Back Bay is not typically considered a bastion of authentic Greek cuisine but Michael Schlow has long been tricky that way. After closing his longtime Italian treasure Via Matta, Schlow debuted Doretta in the same space, calling it a celebration of his wife’s Mediterranean roots. Doretta’s small plates menu may be simple, but it’s simply delicious: fried calamari with roasted red pepper sauce, crispy Greek cheese, lamb meatballs and spicy homemade sausage. Those wanting to go big before going home should spring for the monstrous spit roasted lamb shoulder, best preluded with oysters and yellowtail from the raw bar.
It’s Anna Sortun for the hat trick, with a major assist from her longtime pastry chef Maura Kilpatrick. The duo’s casual bakery is the perfect complement to Sortun’s two sit-down dinner spots, offering a mix of Turkish, Greek and Lebanese fare, both savory and sweet. Don’t even bother making a case for restraint; you’re much better served ordering a spread of the lamb shawarma and the almond-rose cake, with a little whipped feta on the side. And be sure to return on a weekend for one of the donut specials, tahini-brown butter being the headline grabber.

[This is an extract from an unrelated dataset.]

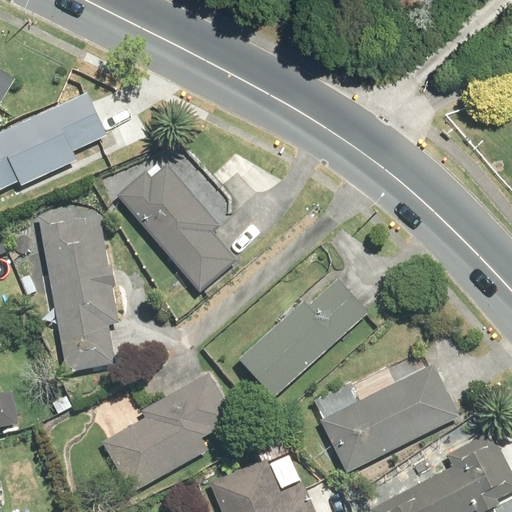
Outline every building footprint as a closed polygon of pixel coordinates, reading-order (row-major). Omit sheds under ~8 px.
[(0,101),(16,74),(0,64),(0,101)] [(88,87),(0,128),(0,183),(20,174),(24,181),(80,155),(75,145),(109,130),(88,87)] [(147,165),(118,192),(204,287),(240,254),(215,227),(222,221),(167,161),(154,172),(147,165)] [(74,206),(39,212),(67,367),(116,359),(109,320),(120,319),(113,282),(117,282),(113,259),(109,260),(100,211),(76,215),(74,206)] [(306,294),(241,353),(277,392),(371,307),(340,273),(311,299),(306,294)] [(321,421),(318,423),(344,475),(457,419),(430,367),(359,402),(350,383),(312,402),(321,421)] [(170,403),(105,438),(131,487),(210,445),(203,432),(235,415),(211,370),(166,394),(170,403)] [(1,388),(0,382),(0,421),(20,418),(14,385),(1,388)] [(451,469),(368,511),(367,511),(486,511),(498,506),(495,501),(511,492),(511,479),(488,434),(444,456),(451,469)] [(266,457),(212,479),(225,511),(318,511),(305,478),(279,488),(266,457)]
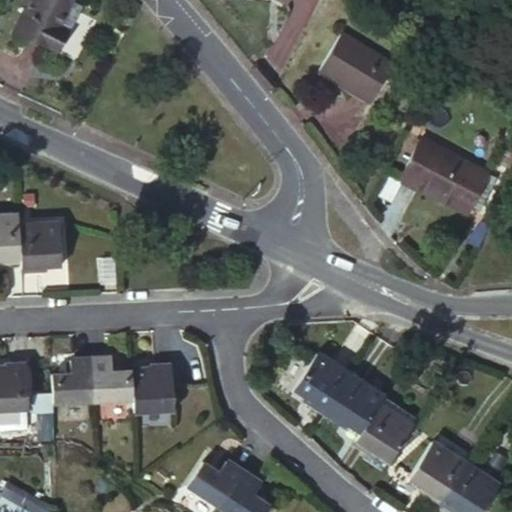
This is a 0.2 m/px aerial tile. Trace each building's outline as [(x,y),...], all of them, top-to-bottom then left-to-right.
[(58,26),(70,0),(30,0),(26,9),(15,31),(56,52),(66,30),(58,26)] [(26,9),(30,0),(21,0),(19,5),(26,9)] [(66,30),(81,1),(78,0),(70,0),(58,26),(66,30)] [(340,33),(317,70),(370,102),(392,65),(340,33)] [(511,143),(511,118),(502,139),(506,141),(511,143)] [(476,168),(420,139),(399,178),(430,194),(433,190),(458,203),(459,201),(476,168)] [(511,161),(511,143),(506,141),(495,162),(509,169),(511,161)] [(469,206),(486,173),(476,168),(459,201),(469,206)] [(18,221),(17,211),(0,211),(0,259),(19,259),(18,221)] [(463,240),(473,245),(489,217),(479,211),(463,240)] [(60,263),(58,220),(18,221),(19,259),(20,269),(40,268),(40,264),(60,263)] [(350,372),(317,350),(293,387),(309,397),(307,401),(324,412),(350,372)] [(91,401),(90,357),(69,358),(70,372),(50,372),(51,393),(51,402),(91,401)] [(130,369),(111,370),(110,357),(90,357),(91,401),(131,399),(130,369)] [(0,411),(27,410),(24,362),(5,363),(5,368),(0,368),(0,411)] [(172,405),(170,362),(150,363),(150,368),(130,369),(131,399),(132,407),(172,405)] [(384,393),(350,372),(324,412),(342,423),(344,419),(360,430),(379,401),(384,393)] [(51,393),(32,395),(33,412),(52,411),(51,402),(51,393)] [(412,423),(379,401),(360,430),(353,442),(370,453),(372,449),(389,460),(412,423)] [(466,461),(433,438),(409,475),(425,486),(423,489),(440,501),(466,461)] [(242,470),(224,459),(217,470),(201,460),(185,485),(218,507),(242,470)] [(480,511),(500,483),(466,461),(440,501),(457,511),(459,508),(465,511),(480,511)] [(262,511),(268,503),(252,492),(259,481),(242,470),(218,507),(226,511),(262,511)] [(32,511),(0,493),(0,495),(0,511),(32,511)]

It’s New England meets Mediterranean via one of the city’s great chefs. Jody Adams (Trade, the late Rialto) has debuted a seafood-centric menu that favors simple preparation so as to let her ingredients sing. Hamachi tartare gives way to steamed clams and grilled sardines; entrées include striped bass a la plancha and whole roasted lobster. Meat eaters will be assuaged by the 16-ounce rib-eye and confit duck leg, as well as the lamb burger at lunch (admittedly hard to choose when it’s competing with a lobster roll). On nights when a full sit-down meal seems too much, slip into the bar for some fried oysters and a Greek negroni.
Everyone in Boston has a favorite falafel place, but South End Pita’s fan base is unusually loyal. There are few surprises here, only delicious stalwarts: veggie and shawarma-centric roll-ups and plates, spinach pie and an addictive hummus salad (as the menu announces, South End Pita takes its hummus seriously). The burgers are the only unforeseen menu items here, offered up (deliciously, as it turns out) with topping choices like tahini and babaganoush.
It’s the little details that makes Effie’s so addictive: The pita bread is thick and freshly griddled; the Greek salad comes with plenty of feta and grilled chicken; the gyros are overflowing with piping hot meat and French fries; and the tzatziki is thick and freshly prepared. Prices skew lower than most Greek takeout places, which leaves you with just enough change to splurge on the divine baklava.
Greek street food made with regional ingredients? It’s the best of both worlds. Gyros are the headliners at this fast-casual spot, especially classics like loukaniko (pork and leek sausage with mustard sauce) and bifteki (ground beef with spicy whipped feta). You can also choose your protein and mix and match with toppings like tzatziki, charred eggplant and yogurt sauce. Then there are the loukoumades: homemade Greek honey donuts that are basically a far superior take on the Dunkin’ Donuts munchkin.